AIM OF THE EXERCISE: Once the line containing "ReaderProxyAdmin | 0x526D0d1f0D2DDc166B930e6aC7683b171cD88EF4" is found, copy that line and all remaining lines of the records exactly, including the last one, and add nothing.

Start of DATA IN THIS EXERCISE

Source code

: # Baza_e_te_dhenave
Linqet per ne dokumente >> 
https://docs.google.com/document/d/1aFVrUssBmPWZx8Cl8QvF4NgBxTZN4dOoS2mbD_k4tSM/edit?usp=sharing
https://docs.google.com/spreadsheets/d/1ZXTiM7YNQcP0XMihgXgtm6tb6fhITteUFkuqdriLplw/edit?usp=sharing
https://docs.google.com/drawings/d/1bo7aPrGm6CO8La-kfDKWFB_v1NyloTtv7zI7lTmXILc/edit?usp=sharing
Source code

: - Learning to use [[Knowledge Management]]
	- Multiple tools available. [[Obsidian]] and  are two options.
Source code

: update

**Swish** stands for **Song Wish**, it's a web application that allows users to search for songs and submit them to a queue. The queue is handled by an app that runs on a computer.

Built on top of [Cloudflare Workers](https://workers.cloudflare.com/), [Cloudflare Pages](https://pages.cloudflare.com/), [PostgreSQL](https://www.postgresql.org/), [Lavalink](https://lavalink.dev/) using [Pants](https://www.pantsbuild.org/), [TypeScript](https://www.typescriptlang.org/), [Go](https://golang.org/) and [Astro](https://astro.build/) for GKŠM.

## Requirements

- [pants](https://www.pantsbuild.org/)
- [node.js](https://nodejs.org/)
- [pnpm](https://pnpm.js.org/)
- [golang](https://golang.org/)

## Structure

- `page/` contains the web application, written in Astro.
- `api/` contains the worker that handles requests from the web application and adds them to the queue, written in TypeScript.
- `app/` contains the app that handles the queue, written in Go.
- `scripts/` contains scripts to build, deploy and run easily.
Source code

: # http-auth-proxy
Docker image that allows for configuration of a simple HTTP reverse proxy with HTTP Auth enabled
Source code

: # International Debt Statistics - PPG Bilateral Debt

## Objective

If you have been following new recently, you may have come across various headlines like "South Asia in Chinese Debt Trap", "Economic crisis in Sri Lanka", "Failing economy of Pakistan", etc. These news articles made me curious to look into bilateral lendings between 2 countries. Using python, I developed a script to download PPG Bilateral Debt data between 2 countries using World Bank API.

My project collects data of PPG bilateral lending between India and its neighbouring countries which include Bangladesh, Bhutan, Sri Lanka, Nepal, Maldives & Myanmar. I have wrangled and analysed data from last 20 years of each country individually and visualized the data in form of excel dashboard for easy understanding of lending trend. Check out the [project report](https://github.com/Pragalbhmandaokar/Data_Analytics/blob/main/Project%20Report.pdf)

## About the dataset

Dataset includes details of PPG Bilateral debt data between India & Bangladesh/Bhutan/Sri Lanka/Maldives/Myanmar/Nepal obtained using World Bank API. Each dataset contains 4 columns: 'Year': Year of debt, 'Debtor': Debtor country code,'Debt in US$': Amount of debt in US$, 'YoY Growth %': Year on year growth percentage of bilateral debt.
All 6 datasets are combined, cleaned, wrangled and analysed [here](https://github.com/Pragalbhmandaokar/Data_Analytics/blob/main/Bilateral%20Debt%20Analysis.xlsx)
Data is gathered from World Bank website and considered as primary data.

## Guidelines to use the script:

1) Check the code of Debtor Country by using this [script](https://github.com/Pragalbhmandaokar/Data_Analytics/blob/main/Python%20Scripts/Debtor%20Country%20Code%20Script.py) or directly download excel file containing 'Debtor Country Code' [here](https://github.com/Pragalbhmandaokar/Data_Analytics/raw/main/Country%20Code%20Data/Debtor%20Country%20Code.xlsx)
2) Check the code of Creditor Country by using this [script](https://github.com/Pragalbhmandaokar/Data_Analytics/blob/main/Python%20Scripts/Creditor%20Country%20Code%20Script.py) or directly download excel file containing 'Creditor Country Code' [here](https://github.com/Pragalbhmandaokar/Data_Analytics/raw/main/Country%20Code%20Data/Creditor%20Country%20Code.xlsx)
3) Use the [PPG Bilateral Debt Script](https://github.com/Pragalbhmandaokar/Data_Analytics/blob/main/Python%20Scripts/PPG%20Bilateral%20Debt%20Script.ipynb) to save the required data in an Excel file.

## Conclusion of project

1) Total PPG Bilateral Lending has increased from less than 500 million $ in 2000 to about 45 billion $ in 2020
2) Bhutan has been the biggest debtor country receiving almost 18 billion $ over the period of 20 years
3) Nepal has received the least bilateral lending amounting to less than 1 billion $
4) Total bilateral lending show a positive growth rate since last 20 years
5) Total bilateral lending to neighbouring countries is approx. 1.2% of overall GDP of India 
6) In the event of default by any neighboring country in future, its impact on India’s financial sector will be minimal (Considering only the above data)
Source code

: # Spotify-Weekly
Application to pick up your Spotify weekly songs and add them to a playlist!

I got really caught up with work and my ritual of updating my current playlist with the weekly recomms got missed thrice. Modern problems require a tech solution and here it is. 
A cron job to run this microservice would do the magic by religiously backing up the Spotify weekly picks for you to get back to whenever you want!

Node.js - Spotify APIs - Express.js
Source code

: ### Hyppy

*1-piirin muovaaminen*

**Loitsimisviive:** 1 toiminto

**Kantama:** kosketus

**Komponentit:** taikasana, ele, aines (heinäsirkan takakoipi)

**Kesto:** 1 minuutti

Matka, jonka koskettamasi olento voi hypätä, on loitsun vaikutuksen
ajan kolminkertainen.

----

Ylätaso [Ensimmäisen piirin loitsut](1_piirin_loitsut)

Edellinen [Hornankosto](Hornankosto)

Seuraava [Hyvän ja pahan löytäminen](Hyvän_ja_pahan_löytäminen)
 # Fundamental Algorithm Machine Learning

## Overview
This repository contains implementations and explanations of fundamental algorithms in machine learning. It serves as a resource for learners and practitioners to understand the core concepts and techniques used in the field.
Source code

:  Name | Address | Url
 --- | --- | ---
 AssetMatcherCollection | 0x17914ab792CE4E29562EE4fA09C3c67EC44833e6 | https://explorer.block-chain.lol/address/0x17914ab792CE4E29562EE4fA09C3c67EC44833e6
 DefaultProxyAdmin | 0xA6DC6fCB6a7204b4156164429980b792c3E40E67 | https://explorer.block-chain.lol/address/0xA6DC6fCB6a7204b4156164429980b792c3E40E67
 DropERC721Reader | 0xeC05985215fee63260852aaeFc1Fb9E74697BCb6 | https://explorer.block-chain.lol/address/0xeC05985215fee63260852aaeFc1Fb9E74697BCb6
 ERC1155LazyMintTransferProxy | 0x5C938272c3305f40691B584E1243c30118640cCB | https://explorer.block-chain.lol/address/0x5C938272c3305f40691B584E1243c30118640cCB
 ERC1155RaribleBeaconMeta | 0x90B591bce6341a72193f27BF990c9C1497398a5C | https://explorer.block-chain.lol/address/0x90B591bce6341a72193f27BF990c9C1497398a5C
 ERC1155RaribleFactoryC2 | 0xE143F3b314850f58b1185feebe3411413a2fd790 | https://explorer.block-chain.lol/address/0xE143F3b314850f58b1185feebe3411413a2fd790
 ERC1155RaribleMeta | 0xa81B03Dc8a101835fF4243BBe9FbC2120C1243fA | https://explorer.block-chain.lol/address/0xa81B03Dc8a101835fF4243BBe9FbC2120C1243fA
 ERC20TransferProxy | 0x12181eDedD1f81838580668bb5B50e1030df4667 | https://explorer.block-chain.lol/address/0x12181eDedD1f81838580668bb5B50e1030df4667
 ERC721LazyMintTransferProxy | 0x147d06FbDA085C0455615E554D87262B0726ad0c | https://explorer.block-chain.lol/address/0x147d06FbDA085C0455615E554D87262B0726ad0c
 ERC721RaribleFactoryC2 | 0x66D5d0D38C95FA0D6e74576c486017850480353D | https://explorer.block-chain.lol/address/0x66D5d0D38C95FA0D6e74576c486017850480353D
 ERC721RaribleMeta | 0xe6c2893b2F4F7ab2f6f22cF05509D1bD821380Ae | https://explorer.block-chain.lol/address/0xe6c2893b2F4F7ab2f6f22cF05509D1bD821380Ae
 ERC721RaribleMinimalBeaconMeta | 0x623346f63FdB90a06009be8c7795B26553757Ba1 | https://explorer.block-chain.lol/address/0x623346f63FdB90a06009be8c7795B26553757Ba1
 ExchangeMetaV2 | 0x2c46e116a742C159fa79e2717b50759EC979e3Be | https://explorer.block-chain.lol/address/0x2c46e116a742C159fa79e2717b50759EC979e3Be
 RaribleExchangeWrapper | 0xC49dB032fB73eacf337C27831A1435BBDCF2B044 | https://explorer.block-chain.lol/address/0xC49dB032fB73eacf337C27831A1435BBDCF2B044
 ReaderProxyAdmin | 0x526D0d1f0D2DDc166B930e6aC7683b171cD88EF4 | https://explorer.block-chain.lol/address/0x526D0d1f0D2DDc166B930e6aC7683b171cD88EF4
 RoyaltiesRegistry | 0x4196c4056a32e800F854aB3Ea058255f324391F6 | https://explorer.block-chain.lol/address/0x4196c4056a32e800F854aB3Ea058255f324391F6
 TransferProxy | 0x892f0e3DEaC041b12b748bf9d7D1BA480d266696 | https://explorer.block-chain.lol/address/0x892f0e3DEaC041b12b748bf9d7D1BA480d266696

End of DATA IN THIS EXERCISE

WRITTEN ANSWER:
 ReaderProxyAdmin | 0x526D0d1f0D2DDc166B930e6aC7683b171cD88EF4 | https://explorer.block-chain.lol/address/0x526D0d1f0D2DDc166B930e6aC7683b171cD88EF4
 RoyaltiesRegistry | 0x4196c4056a32e800F854aB3Ea058255f324391F6 | https://explorer.block-chain.lol/address/0x4196c4056a32e800F854aB3Ea058255f324391F6
 TransferProxy | 0x892f0e3DEaC041b12b748bf9d7D1BA480d266696 | https://explorer.block-chain.lol/address/0x892f0e3DEaC041b12b748bf9d7D1BA480d266696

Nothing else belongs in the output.